Uratowali pieska uwięzionego w aucie. Właścicielka zostawiła zwierzę i poszła do lekarza

i

Autor: KWP Białystok Pies był zamknięty przez blisko 2 godziny w rozgrzanym samochodzie

Kobieta zamknęła psa w samochodzie i poszła do lekarza. Zwierzę przestało oddychać

2021-05-21 10:30

Policjant wspólnie ze strażnikiem miejskim uratowali psa pozostawionego w zamkniętym samochodzie. Mundurowi wybili szybę i uwolnili uwięzione zwierzę. W tym czasie jego właścicielka, przez blisko 2 godziny, była na umówionej wizycie.

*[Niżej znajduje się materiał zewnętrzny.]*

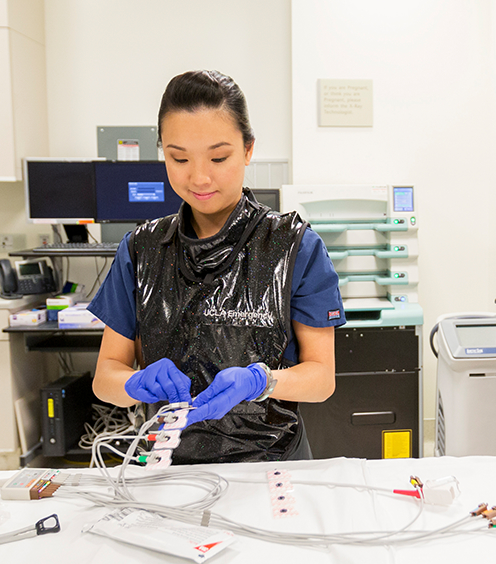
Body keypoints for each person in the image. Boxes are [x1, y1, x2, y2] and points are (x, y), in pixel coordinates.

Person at [89, 70, 345, 463]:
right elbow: (105, 378)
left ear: (248, 150)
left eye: (219, 157)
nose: (199, 177)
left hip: (273, 463)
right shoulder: (141, 250)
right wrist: (136, 383)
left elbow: (322, 379)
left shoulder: (295, 247)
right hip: (169, 464)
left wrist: (262, 381)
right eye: (179, 158)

W czwartek po południu dyżurny białostockiej komendy odebrał zgłoszenie o stojącym od kilkudziesięciu minut w centrum miasta samochodzie, w którym jest zamknięty pies. Na miejsce wysłano policjanta z białostockiego komisariatu oraz pełniącego z nim służbę funkcjonariusza Straży Miejskiej.

Okazało się, że samochód stał w nasłonecznionym miejscu, a w środku był zamknięty skomlący pies. Mundurowi szukali kontaktu z właścicielem samochodu, jednak ani w miejscu zamieszkania, ani w pobliżu nie mogli go znaleźć. W pewnym momencie pies osunął się na podłogę i przestał reagować. Policjant nie czekał ani chwili. Wybił pałką boczną szybę, a potem wyciągnął zwierzę z rozgrzanego pojazdu. Potem mundurowi dali psu wodę.

Dopiero po upływie kolejnych kilkudziesięciu minut na miejscu interwencji zjawiła się właścicielka samochodu. Tłumaczyła, że przedłużyła jej się zaplanowana wizyta.

W tej chwili policjanci ustalają wszystkie okoliczności tego zdarzenia.